Linking Physiology to Physics: The Energetic Basis for Terrestrial Biodiversity Monitoring by Bush Heritage Australia

  • Sandy Gilmore, Bush Heritage Australia, Australia
  • Bush Heritage Australia have developed an efficient and effective group of variables to monitor terrestrial biodiversity. This “minimum set” is the physical ecosystem drivers, vegetation structure, remotely sensed primary productivity, site history, soil surface stability and consumer (bird) population and community energetic variables. This presentation covers relationships between the more integrated variables i.e. bird population and community variables as they relate to variation in stand variables and seasonal conditions.
    Compositional gradients for insectivorous birds exhibited maximum variation along gradients of productivity and foliage nutrient concentration. A trend was found for coexisting insectivorous and nectarivorous bird species to have equal biomass within each site.
    Community energy consumption was a linear function of total densities for small insectivores and nectarivores. Consequently there are clear constraints on the densities and body sizes of each individual bird within those communities and within subsets (guilds), which imply these measurements were derived from trophically and metabolically integrated communities. In a subsequent drought year, there were very few significant relationships, largely through reductions in populations of small insectivores.
    In vegetative stands not subject to drought but subject to more chronic stress induced by previous clearing or overgrazing and soil erosion, once again the physiologically less buffered small insectivores exhibit a reduction in species richness compared with stands of equivalent stature or productivity.

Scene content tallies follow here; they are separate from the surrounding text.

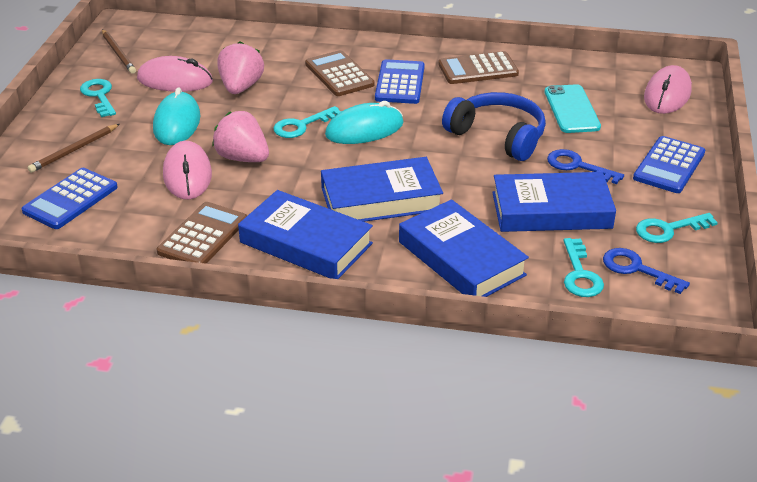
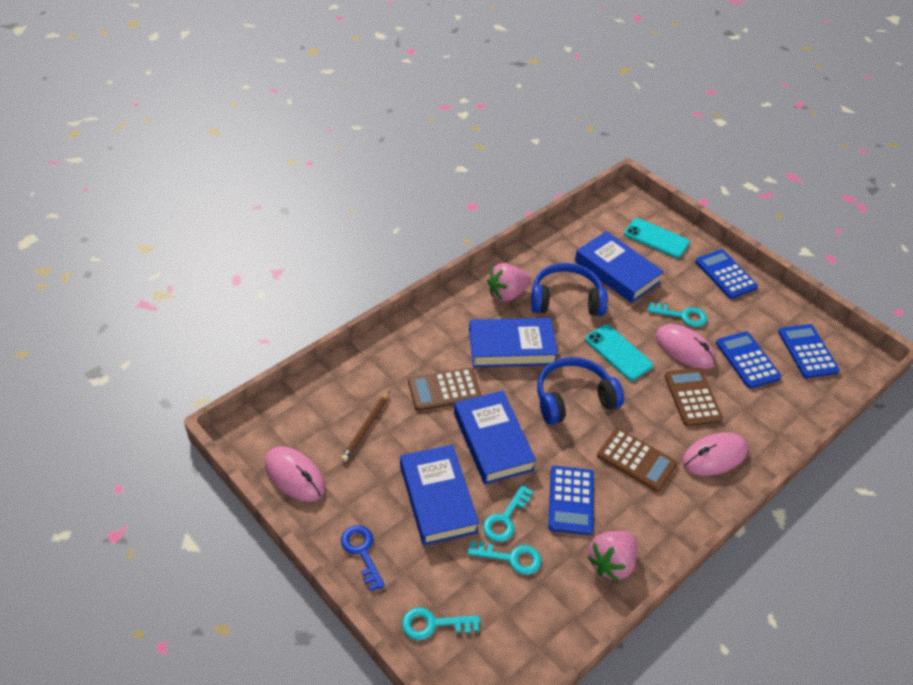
blue calculator: [21,168,118,229] [375,59,425,104] [633,136,705,193] = 3 -> [548,466,594,535] [695,249,758,299] [716,332,781,389] [778,324,840,378] = 4
blue headphones: [442,92,546,161] = 1 -> [531,263,608,316] [537,357,624,425] = 2
blue key: [547,149,624,184] [603,248,690,294] = 2 -> [341,525,385,591] = 1
brown pencil: [28,124,120,173] [102,29,136,74] = 2 -> [341,391,390,462] = 1
turquoise mouse: [153,87,200,145] [325,101,404,144] = 2 -> none = 0
turquoise phone: [545,84,601,133] = 1 -> [585,325,653,381] [624,218,690,258] = 2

    In common with farm outputs, factors that increase the productivity and nutrient concentrations of foliage, lead to increased bird carrying capacity and species and guild richness. This indicates that an energetic/metabolic approach to monitoring biodiversity will likely put biodiversity monitoring on an equivalent footing to the well quantified prediction of outputs from natural resource management. In common with natural resource managers, biodiversity managers need to separate the effects of variation in climatic ecosystem drivers from the effects of management regimes.